In all, the Storm have been ordered to repay A$1.1m in prize money and have been fined A$500,000. On top of that, they have been docked all this season's competition points and will not be allowed to accumulate any more, effectively leaving them with nothing to play for over the rest of the season.

The first sign that something was badly amiss was when bookmakers noticed a series of bets on the Storm, then in the NRL's top four, finishing bottom – which they will now do. News of what the NRL's audit had revealed had clearly leaked out.

The draconian scale of the punishments – more severe even than those dished out to Canterbury for the previous record salary-cap transgressions in 1992 – is a reaction to the blatant and highly organised nature of the scam.

The Storm ran parallel sets of accounts, one for public consumption complying with the NRL's stringent salary cap and a secret set showing the actual, higher, payments to players.

The man the club is blaming, the former chief executive, Brian Waldron, left his job in January to join Melbourne's Super 15 franchise. He and other club officers, including his successor, Matthew Hanson, who was suspended by the club yesterday, face the prospect of jail over the fraud, while players and their agents could also be investigated over how much they knew. "This is an absolute shock to myself, our football staff and our players," said the Storm's coach, Craig Bellamy. "Personally, I am heart-broken."
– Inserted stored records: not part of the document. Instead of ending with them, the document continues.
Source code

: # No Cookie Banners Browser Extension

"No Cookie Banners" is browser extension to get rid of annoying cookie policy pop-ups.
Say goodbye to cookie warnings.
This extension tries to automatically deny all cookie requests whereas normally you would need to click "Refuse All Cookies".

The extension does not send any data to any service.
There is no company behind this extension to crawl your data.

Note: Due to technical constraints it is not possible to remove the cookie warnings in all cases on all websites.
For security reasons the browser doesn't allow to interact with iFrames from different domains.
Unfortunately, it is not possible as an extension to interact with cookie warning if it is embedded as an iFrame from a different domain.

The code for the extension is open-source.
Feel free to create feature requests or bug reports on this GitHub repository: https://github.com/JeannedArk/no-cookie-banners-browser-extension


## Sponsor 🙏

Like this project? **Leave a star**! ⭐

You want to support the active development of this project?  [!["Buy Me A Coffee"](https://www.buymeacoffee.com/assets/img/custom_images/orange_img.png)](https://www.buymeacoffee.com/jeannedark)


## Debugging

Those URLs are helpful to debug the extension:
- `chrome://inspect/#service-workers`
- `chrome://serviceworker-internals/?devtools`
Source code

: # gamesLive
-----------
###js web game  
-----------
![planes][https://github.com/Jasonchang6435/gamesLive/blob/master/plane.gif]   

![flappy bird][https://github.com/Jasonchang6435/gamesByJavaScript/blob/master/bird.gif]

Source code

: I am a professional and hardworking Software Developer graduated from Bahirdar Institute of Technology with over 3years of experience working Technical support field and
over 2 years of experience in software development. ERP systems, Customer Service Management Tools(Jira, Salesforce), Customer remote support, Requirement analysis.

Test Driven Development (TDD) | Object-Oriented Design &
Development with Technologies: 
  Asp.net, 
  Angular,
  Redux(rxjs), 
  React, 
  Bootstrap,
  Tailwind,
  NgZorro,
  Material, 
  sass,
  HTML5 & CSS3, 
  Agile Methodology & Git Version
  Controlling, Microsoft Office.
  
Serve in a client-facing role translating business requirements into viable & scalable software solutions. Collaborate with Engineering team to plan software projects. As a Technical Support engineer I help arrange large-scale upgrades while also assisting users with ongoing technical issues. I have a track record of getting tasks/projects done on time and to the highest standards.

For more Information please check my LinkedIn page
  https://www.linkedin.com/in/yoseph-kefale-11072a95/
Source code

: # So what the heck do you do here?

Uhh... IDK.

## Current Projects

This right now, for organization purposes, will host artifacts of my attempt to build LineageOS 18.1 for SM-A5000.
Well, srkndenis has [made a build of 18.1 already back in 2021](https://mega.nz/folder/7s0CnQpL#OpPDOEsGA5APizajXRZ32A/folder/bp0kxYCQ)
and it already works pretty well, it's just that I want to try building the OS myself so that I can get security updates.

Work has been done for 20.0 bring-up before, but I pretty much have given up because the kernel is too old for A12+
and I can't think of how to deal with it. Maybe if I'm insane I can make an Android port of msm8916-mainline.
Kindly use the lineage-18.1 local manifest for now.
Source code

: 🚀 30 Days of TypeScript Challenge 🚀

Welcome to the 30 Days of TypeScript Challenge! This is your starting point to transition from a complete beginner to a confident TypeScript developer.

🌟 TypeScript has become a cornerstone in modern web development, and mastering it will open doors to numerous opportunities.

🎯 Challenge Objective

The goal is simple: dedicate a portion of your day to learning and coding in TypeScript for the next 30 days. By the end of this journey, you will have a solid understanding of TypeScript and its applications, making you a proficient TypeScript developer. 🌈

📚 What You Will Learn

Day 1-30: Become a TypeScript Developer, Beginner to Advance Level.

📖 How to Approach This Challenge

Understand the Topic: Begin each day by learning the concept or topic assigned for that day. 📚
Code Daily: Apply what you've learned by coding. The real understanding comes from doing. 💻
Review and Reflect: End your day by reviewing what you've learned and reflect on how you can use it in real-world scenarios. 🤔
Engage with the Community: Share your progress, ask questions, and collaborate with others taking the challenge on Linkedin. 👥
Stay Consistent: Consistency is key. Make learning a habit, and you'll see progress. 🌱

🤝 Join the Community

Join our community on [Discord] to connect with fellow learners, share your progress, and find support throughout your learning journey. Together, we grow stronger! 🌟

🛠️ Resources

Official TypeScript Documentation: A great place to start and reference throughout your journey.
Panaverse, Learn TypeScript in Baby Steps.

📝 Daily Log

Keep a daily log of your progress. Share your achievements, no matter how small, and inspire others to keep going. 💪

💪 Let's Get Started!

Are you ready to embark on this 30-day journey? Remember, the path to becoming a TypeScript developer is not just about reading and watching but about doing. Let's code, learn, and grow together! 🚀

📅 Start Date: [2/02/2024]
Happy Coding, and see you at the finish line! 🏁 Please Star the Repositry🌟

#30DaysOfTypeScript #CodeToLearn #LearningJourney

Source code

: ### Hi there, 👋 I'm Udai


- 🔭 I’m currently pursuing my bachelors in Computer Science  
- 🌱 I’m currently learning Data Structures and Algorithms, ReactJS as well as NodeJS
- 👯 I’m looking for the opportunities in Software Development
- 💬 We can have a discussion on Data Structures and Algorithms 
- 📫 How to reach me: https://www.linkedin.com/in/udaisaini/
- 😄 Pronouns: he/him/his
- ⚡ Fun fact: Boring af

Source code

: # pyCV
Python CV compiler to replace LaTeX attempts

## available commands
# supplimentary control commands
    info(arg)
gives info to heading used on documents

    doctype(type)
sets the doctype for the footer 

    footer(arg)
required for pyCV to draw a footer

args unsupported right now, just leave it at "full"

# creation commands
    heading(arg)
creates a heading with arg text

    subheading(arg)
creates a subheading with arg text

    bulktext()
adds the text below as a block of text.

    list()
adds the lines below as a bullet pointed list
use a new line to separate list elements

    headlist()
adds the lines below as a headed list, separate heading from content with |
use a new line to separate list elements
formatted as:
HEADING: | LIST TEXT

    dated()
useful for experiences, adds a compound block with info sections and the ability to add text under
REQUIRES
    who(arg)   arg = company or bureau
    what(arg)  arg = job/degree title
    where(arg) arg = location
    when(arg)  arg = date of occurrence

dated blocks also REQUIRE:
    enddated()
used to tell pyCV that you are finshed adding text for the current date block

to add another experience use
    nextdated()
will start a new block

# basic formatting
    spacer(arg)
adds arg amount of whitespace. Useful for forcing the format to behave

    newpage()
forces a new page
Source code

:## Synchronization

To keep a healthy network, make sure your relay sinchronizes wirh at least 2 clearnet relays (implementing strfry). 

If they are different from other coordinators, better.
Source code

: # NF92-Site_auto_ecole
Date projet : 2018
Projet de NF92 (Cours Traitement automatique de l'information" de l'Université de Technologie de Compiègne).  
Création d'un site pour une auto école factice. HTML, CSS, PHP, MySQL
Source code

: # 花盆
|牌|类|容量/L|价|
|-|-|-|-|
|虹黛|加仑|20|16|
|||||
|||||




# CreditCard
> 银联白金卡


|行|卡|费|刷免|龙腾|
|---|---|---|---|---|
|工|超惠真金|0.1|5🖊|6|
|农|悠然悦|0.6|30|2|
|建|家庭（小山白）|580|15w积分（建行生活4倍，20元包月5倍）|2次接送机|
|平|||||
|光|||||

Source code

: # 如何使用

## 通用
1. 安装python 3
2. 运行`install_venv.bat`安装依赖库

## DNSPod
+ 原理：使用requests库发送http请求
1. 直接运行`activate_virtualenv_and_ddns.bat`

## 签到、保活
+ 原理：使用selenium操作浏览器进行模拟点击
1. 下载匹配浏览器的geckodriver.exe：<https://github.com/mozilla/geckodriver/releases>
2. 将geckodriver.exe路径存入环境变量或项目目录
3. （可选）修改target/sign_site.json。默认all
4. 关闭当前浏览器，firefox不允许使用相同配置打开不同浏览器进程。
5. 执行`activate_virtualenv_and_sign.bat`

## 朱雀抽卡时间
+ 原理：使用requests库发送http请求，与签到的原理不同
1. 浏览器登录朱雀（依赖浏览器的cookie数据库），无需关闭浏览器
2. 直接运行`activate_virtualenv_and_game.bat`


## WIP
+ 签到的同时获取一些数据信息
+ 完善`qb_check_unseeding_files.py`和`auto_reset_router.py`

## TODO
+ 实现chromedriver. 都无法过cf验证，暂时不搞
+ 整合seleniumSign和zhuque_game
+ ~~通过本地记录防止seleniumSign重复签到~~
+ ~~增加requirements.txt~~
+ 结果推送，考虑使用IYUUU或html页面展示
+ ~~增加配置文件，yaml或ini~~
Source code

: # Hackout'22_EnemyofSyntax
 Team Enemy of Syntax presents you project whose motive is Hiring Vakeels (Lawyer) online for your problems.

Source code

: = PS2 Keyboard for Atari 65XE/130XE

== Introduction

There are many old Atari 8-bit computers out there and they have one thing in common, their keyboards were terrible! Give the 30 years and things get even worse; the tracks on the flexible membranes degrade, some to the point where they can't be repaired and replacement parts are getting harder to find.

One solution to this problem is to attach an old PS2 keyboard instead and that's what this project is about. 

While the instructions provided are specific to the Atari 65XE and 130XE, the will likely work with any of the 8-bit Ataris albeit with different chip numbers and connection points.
Melbourne's rugby league history has always been a stormy one. Planted in alien territory in 1998 in the wake of the Super League wars and at the expense of traditional clubs in Sydney, they have aroused strong emotions.

On one level, their consistent playing success has made them the strongest argument yet for geographical expansion in a country where the rival codes now trespass routinely into each other's backyards. They are still propped up financially, however, by their owners, News Ltd, and there are many in the old league heartlands of Sydney and Brisbane who would cheerfully see them go

That is unlikely to happen, although the club might now find it impossible to hang on to players of the calibre of Australia internationals like Billy Slater, Cameron Smith and Greg Inglis. They are all products of the Storm's astute talent spotters in Queensland and their possible availability will inevitably excite British Super League clubs.

One of their former players, Matt King, is now with Warrington, while their former assistant coach, Michael Maguire, has taken charge with great initial success at Wigan.

Yesterday the once proud club was contrite. "We do accept the referee's decision," said their chairman, Rob Moodie. "The rules are clear, we broke them and we offer no excuse."

There is no suggestion at present of News Ltd pulling the plug on their problem child, although their chief executive, John Hartigan, made no bones about the severity of the betrayal. "This is not cheating around the edges," he said. "This club has had a couple of rats in its ranks. We will root them out and try to rebuild a great club."

The Australians have a word for this sort of thing, "rort" – cheating or fiddling. There have been plenty of rorts in rugby league, but Melbourne's is the biggest to date.